Буш-младший сообщил Елизавете II, что его ковбойские сапоги шьются на заказ и обычно на них выбито “Техасские рейнджеры”.
– И на этих тоже? – полюбопытствовала ее величество.
– Нет, мэм, – пошутил молодой Буш. – На этих “Боже, храни королеву!” (7).
– Вы, кажется, в семье белая ворона? – лукаво поинтересовалась развеселившаяся Елизавета II.
– Похоже.
– Ничего, они в любой семье есть, – обнадежила королева.
– А в вашей кто?
– Не отвечайте! – предостерегла первая леди.
Королева послушалась и изящно ушла от ответа.
После обеда президент повел гостью на балкон Трумэна – полюбоваться видом на приливный бассейн и Мемориал Джефферсона. На фасаде Белого дома обновляли краску, сняв двадцать слоев предыдущей до голого светлого камня и досок. На ближайшей колонне виднелась копоть от пожара 1814 года, устроенного в президентском особняке британскими войсками. “Я не удержался и поддел – мол, это ваши тут набедокурили, – вспоминает президент. – Мы заговорили о том, что эти отметины теперь останутся в веках” (8).
Вечером на торжественном обеде на сто тридцать человек президент, не утратив шутливого тона, отметил неутомимость ее величества на прогулке, “когда запыхались даже агенты спецслужб <…> Рад, что мое истерзанное сердце не подверглось испытанию этим марафоном” (9). Своими тостами хозяин вечера и гостья подтвердили англо-американскую дружбу, скрепленную недавно военным союзом. “Неудивительно, что я чувствую себя здесь как дома, – сказала королева. – Для британцев Америка никогда не была чужой” (10). Она выразила признательность Бушу за участие в недавней войне “делом, а не пустыми речами”.
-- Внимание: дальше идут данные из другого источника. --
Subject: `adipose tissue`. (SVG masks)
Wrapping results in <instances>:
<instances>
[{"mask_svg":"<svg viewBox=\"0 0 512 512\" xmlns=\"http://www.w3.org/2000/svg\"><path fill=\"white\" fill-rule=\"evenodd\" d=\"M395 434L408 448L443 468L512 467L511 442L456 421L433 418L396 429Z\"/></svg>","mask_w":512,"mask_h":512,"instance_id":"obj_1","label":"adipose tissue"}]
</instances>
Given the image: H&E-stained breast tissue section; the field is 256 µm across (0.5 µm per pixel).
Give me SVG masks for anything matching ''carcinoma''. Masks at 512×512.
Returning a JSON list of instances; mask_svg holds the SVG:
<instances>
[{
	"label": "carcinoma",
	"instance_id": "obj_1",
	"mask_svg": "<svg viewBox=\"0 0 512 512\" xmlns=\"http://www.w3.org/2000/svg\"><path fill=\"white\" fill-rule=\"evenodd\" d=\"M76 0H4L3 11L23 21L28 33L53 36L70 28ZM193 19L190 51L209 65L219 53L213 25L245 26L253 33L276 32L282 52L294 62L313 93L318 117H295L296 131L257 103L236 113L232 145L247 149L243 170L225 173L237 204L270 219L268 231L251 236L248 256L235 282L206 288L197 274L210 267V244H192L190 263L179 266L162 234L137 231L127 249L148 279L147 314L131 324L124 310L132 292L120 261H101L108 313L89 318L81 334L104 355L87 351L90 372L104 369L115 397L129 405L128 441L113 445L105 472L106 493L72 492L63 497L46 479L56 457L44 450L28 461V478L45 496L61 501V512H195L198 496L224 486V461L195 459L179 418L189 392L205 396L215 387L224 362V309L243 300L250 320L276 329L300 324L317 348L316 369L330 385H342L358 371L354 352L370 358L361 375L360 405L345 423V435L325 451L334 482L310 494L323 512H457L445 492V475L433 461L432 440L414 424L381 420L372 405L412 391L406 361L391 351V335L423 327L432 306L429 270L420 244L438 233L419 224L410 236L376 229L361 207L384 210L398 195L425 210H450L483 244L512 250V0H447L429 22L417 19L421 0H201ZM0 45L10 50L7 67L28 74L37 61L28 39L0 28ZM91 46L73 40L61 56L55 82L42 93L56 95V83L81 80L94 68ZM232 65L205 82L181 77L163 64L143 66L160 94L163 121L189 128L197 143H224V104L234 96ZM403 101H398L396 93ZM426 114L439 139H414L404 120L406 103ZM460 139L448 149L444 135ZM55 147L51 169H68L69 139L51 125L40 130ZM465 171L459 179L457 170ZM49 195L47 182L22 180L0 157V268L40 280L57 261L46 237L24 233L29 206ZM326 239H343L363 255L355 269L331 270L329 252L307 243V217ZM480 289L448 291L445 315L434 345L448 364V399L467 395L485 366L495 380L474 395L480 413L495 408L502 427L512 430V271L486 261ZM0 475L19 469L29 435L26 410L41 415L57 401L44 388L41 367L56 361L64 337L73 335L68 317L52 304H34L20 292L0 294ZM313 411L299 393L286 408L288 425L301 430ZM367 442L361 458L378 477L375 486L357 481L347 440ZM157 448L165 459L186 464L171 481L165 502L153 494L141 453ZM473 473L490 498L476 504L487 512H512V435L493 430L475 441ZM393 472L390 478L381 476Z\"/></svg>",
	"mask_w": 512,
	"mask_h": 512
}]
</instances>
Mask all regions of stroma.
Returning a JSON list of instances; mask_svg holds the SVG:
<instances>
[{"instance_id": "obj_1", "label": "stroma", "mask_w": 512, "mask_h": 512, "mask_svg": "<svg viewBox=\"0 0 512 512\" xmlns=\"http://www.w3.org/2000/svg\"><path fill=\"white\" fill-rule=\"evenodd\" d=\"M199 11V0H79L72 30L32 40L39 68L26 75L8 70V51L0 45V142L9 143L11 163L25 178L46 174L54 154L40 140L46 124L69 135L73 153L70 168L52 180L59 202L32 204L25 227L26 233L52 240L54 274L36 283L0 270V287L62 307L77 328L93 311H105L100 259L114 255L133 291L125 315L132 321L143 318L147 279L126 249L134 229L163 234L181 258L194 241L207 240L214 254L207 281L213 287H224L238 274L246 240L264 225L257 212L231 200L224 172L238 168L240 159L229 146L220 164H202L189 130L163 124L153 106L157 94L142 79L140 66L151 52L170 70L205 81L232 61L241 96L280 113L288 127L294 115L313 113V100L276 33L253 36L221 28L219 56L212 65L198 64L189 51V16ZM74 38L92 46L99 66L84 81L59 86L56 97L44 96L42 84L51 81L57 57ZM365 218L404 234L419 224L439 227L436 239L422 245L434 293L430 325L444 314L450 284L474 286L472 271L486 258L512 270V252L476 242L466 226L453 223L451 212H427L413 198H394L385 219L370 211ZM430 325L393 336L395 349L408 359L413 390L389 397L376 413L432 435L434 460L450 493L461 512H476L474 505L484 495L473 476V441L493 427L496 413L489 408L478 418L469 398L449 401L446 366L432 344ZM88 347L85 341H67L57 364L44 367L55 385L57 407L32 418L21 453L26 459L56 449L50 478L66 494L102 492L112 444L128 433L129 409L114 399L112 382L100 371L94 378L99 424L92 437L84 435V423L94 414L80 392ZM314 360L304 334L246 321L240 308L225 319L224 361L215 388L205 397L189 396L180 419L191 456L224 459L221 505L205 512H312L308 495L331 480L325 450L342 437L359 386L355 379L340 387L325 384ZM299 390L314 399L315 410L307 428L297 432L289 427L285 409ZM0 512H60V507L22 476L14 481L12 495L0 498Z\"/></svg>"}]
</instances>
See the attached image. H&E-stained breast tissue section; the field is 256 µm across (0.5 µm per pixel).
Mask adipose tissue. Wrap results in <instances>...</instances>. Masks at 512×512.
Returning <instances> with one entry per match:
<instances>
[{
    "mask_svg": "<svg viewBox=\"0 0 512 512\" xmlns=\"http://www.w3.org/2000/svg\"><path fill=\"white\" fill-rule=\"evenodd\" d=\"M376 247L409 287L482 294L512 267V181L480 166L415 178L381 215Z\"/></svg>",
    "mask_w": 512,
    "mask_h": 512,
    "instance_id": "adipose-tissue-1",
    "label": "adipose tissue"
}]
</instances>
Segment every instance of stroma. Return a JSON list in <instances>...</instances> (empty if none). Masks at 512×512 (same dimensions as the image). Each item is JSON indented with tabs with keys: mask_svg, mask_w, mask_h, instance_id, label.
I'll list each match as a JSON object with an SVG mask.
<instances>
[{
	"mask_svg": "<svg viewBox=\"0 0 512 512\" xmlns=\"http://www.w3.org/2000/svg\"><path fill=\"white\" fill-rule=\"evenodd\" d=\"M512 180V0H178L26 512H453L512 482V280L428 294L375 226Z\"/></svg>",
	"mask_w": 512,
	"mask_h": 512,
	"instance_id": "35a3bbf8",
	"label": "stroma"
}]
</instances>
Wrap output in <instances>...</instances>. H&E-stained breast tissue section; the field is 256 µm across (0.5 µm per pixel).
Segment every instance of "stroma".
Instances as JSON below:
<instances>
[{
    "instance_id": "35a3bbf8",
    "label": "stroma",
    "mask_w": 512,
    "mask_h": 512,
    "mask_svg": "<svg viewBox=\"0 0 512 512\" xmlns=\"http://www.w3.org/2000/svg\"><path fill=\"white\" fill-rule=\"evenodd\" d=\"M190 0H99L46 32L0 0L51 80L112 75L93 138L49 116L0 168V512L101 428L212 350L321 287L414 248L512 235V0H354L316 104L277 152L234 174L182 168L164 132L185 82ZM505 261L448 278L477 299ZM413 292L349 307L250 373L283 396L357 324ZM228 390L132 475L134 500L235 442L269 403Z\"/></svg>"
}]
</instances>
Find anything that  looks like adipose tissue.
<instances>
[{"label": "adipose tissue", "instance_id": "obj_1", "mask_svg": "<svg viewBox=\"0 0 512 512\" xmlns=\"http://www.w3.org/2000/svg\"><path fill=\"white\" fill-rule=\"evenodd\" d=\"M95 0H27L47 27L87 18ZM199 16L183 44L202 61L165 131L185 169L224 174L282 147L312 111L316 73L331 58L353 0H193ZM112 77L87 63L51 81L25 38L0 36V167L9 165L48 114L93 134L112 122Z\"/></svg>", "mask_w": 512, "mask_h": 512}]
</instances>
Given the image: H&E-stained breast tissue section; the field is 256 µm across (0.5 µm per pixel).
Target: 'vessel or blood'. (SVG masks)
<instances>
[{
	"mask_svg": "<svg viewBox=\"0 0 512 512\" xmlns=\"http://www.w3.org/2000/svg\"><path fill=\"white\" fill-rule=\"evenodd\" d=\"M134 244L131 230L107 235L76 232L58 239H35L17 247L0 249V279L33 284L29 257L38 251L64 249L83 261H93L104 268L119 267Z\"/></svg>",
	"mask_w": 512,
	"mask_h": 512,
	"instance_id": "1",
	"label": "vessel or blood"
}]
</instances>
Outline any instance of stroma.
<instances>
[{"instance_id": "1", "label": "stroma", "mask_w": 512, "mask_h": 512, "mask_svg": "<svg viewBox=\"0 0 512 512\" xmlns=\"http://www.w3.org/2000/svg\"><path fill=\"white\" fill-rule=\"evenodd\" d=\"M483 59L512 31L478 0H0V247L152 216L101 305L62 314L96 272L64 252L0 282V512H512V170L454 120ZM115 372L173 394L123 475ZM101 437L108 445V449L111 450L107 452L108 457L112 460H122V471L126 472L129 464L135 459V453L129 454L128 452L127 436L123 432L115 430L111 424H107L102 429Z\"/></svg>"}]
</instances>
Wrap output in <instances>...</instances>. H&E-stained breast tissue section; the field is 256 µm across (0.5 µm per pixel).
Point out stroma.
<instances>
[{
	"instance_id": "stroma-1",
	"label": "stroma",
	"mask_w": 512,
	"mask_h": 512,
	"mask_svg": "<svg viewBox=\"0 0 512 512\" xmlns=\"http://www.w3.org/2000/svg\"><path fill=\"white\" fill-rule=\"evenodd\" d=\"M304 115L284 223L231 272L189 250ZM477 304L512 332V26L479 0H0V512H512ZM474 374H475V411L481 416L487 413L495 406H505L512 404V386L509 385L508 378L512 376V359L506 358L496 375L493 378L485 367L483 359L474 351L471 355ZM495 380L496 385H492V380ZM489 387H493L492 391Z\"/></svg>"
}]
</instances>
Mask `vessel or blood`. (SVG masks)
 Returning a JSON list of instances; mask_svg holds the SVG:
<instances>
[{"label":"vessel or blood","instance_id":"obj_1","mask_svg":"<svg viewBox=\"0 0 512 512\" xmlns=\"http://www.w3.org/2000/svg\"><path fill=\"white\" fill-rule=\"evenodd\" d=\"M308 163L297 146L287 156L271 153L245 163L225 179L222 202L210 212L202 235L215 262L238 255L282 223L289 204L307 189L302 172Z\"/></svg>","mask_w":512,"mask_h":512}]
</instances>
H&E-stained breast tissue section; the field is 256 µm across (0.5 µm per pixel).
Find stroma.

Елизавета II втиснула в три дня пребывания в американской столице восемнадцать мероприятий, включая первое обращение британского монарха к депутатам обеих палат конгресса. Выступление она предварила фразой: “Надеюсь, сегодня меня всем видно” (11), встреченной дружным смехом и бурными аплодисментами. Кроме того, королева посмотрела первый бейсбольный матч высшей лиги между “Балтимор Ориолз” и “Оукленд Атлетикс”. Как прежде в подобных случаях, она подготовилась заранее, прочитав материалы о национальном американском спорте. Поприветствовав жующих жвачку игроков, выстроившихся у скамейки запасных, Елизавета II выслушала вводный курс от Буша, игравшего когда-то за университетскую команду Йеля, и проследовала с ним в ложу владельцев.
Самый забавный момент произошел во время визита в бедные кварталы города, где Елизавете II предстояло познакомиться с Элис Фрейзер, тучной шестидесятисемилетней темнокожей прабабушкой семейства, и посмотреть на недавно отстроенный дом, приобретенный в рамках совместной частно-государственной программы для малоимущих. Фрейзер энергично потрясла протянутую королевой руку, спросила: “Как поживаете?” (12) – и заключила гостью в медвежьи объятия. Елизавета II мужественно улыбалась поверх плеча Фрейзер, стиснутая могучими ручищами. “Американское радушие, – оправдывалась потом Фрейзер. – Не могла сдержаться” (13).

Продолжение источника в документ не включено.